- **Brief**: Go through the lines below, tally those that include the word "environments", and give only the tally.

_ _ _ _ _ _ _

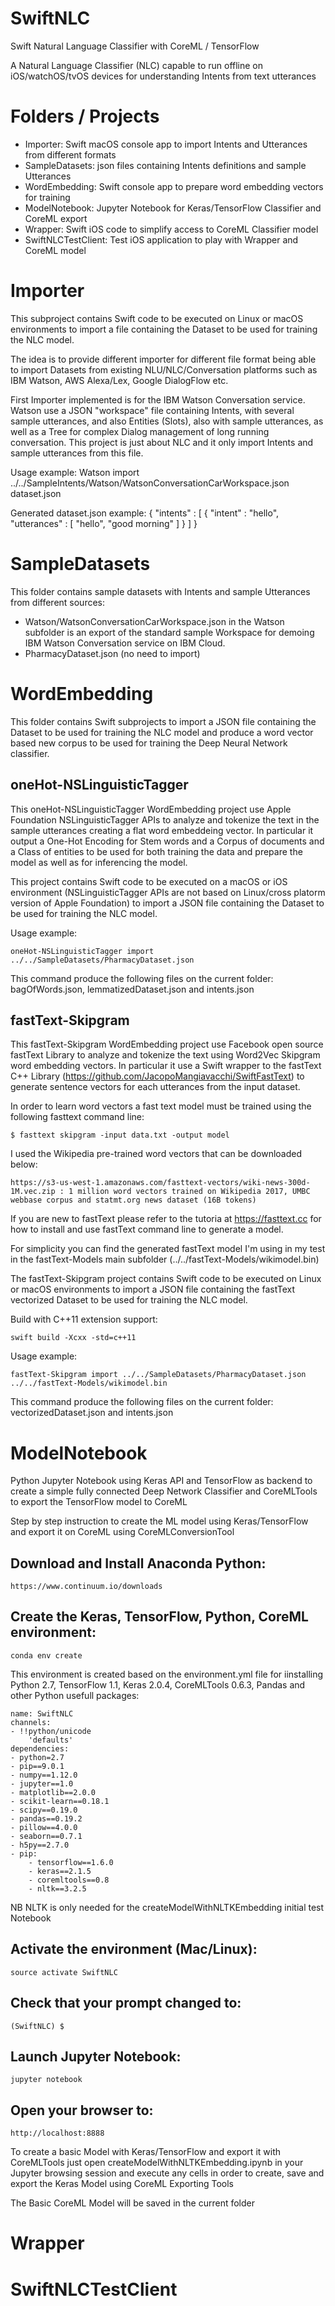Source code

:# SwiftNLC
Swift Natural Language Classifier with CoreML / TensorFlow

A Natural Language Classifier (NLC) capable to run offline on iOS/watchOS/tvOS devices for understanding Intents from text utterances


# Folders / Projects

- Importer: Swift macOS console app to import Intents and Utterances from different formats
- SampleDatasets: json files containing Intents definitions and sample Utterances
- WordEmbedding: Swift console app to prepare word embedding vectors for training
- ModelNotebook: Jupyter Notebook for Keras/TensorFlow Classifier and CoreML export
- Wrapper: Swift iOS code to simplify access to CoreML Classifier model
- SwiftNLCTestClient: Test iOS application to play with Wrapper and CoreML model


# Importer

This subproject contains Swift code to be executed on Linux or macOS environments to import a file containing the Dataset to be used for training the NLC model.

The idea is to provide different importer for different file format being able to import Datasets from existing NLU/NLC/Conversation platforms such as IBM Watson, AWS Alexa/Lex, Google DialogFlow etc.

First Importer implemented is for the IBM Watson Conversation service.  Watson use a JSON "workspace" file containing Intents, with several sample utterances, and also Entities (Slots), also with sample utterances, as well as a Tree for complex Dialog management of long running conversation.  This project is just about NLC and it only import Intents and sample utterances from this file.

Usage example:
    Watson import ../../SampleIntents/Watson/WatsonConversationCarWorkspace.json dataset.json


Generated dataset.json example:
    {
        "intents" : [
            {
                "intent" : "hello",
                "utterances" : [
                    "hello",
                    "good morning"
                ]
            }
        ]
    }
    


# SampleDatasets

This folder contains sample datasets with Intents and sample Utterances from different sources:
- Watson/WatsonConversationCarWorkspace.json in the Watson subfolder is an export of the standard sample Workspace for demoing IBM Watson Conversation service on IBM Cloud.
- PharmacyDataset.json (no need to import)


# WordEmbedding

This folder contains Swift subprojects to import a JSON file containing the Dataset to be used for training the NLC model and produce a word vector based new corpus to be used for training the Deep Neural Network classifier.

## oneHot-NSLinguisticTagger

This oneHot-NSLinguisticTagger WordEmbedding project use Apple Foundation NSLinguisticTagger APIs to analyze and tokenize the text in the sample utterances creating a flat word embeddeing vector. In particular it output a One-Hot Encoding for Stem words and a Corpus of documents and a Class of entities to be used for both training the data and prepare the model as well as for inferencing the model.

This project contains Swift code to be executed on a macOS or iOS environment (NSLinguisticTagger APIs are not based on Linux/cross platorm version of Apple Foundation) to import a JSON file containing the Dataset to be used for training the NLC model. 

Usage example:

    oneHot-NSLinguisticTagger import ../../SampleDatasets/PharmacyDataset.json 
    

This command produce the following files on the current folder: bagOfWords.json, lemmatizedDataset.json and intents.json


## fastText-Skipgram

This fastText-Skipgram WordEmbedding project use Facebook open source fastText Library to analyze and tokenize the text using Word2Vec Skipgram word embedding vectors. In particular it use a Swift wrapper to the fastText C++ Library  (https://github.com/JacopoMangiavacchi/SwiftFastText) to generate sentence vectors for each utterances from the input dataset.

In order to learn word vectors a fast text model must be trained using the following fasttext command line:

    $ fasttext skipgram -input data.txt -output model

I used the Wikipedia pre-trained word vectors that can be downloaded below:
    
    https://s3-us-west-1.amazonaws.com/fasttext-vectors/wiki-news-300d-1M.vec.zip : 1 million word vectors trained on Wikipedia 2017, UMBC webbase corpus and statmt.org news dataset (16B tokens)


If you are new to fastText please refer to the tutoria at https://fasttext.cc for how to install and use fastText command line to generate a model.

For simplicity you can find the generated fastText model I'm using in my test in the fastText-Models main subfolder (../../fastText-Models/wikimodel.bin)


The fastText-Skipgram project contains Swift code to be executed on Linux or macOS environments to import a JSON file containing the fastText vectorized Dataset to be used for training the NLC model. 

Build with C++11 extension support:

    swift build -Xcxx -std=c++11


Usage example:
    
    fastText-Skipgram import ../../SampleDatasets/PharmacyDataset.json ../../fastText-Models/wikimodel.bin


This command produce the following files on the current folder: vectorizedDataset.json and intents.json


# ModelNotebook

Python Jupyter Notebook using Keras API and TensorFlow as backend to create a simple fully connected Deep Network Classifier and CoreMLTools to export the TensorFlow model to CoreML

Step by step instruction to create the ML model using Keras/TensorFlow and export it on CoreML using CoreMLConversionTool 

## Download and Install Anaconda Python:
    https://www.continuum.io/downloads


## Create the Keras, TensorFlow, Python, CoreML environment:
    conda env create

This environment is created based on the environment.yml file for iinstalling Python 2.7, TensorFlow 1.1, Keras 2.0.4, CoreMLTools 0.6.3, Pandas and other Python usefull packages:


    name: SwiftNLC
    channels:
    - !!python/unicode
        'defaults'
    dependencies:
    - python=2.7
    - pip==9.0.1
    - numpy==1.12.0
    - jupyter==1.0
    - matplotlib==2.0.0
    - scikit-learn==0.18.1
    - scipy==0.19.0
    - pandas==0.19.2
    - pillow==4.0.0
    - seaborn==0.7.1
    - h5py==2.7.0
    - pip:
        - tensorflow==1.6.0
        - keras==2.1.5
        - coremltools==0.8
        - nltk==3.2.5


NB NLTK is only needed for the createModelWithNLTKEmbedding initial test Notebook


## Activate the environment (Mac/Linux):
    source activate SwiftNLC

## Check that your prompt changed to:
    (SwiftNLC) $

## Launch Jupyter Notebook:
    jupyter notebook

## Open your browser to:
    http://localhost:8888


To create a basic Model with Keras/TensorFlow and export it with CoreMLTools just open createModelWithNLTKEmbedding.ipynb in your Jupyter browsing session and execute any cells in order to create, save and export the Keras Model using CoreML Exporting Tools


The Basic CoreML Model will be saved in the current folder 




# Wrapper


# SwiftNLCTestClient



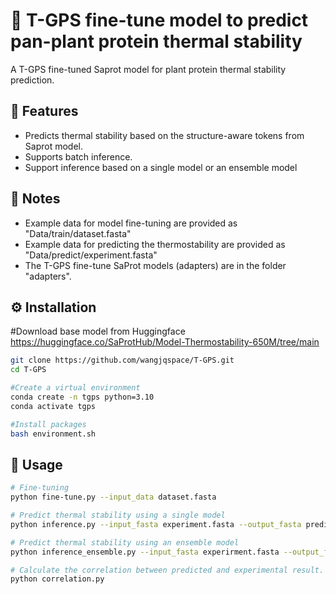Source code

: # 🎉 T-GPS fine-tune model to predict pan-plant protein thermal stability
A T-GPS fine-tuned Saprot model for plant protein thermal stability prediction.

## 🌟 Features
- Predicts thermal stability based on the structure-aware tokens from Saprot model.
- Supports batch inference.
- Support inference based on a single model or an ensemble model

## 📖 Notes
- Example data for model fine-tuning are provided as "Data/train/dataset.fasta"
- Example data for predicting the thermostability are provided as "Data/predict/experiment.fasta" 
- The T-GPS fine-tune SaProt models (adapters) are in the folder "adapters".

## ⚙️ Installation
#Download base model from Huggingface
https://huggingface.co/SaProtHub/Model-Thermostability-650M/tree/main

```bash
git clone https://github.com/wangjqspace/T-GPS.git
cd T-GPS

#Create a virtual environment
conda create -n tgps python=3.10
conda activate tgps

#Install packages
bash environment.sh
```

## 🧪 Usage
```bash
# Fine-tuning
python fine-tune.py --input_data dataset.fasta

# Predict thermal stability using a single model
python inference.py --input_fasta experiment.fasta --output_fasta predict.fasta

# Predict thermal stability using an ensemble model
python inference_ensemble.py --input_fasta experirment.fasta --output_fasta predict.fasta

# Calculate the correlation between predicted and experimental result.
python correlation.py
```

_ _ _ _ _ _ _

- **Exercise result**: 2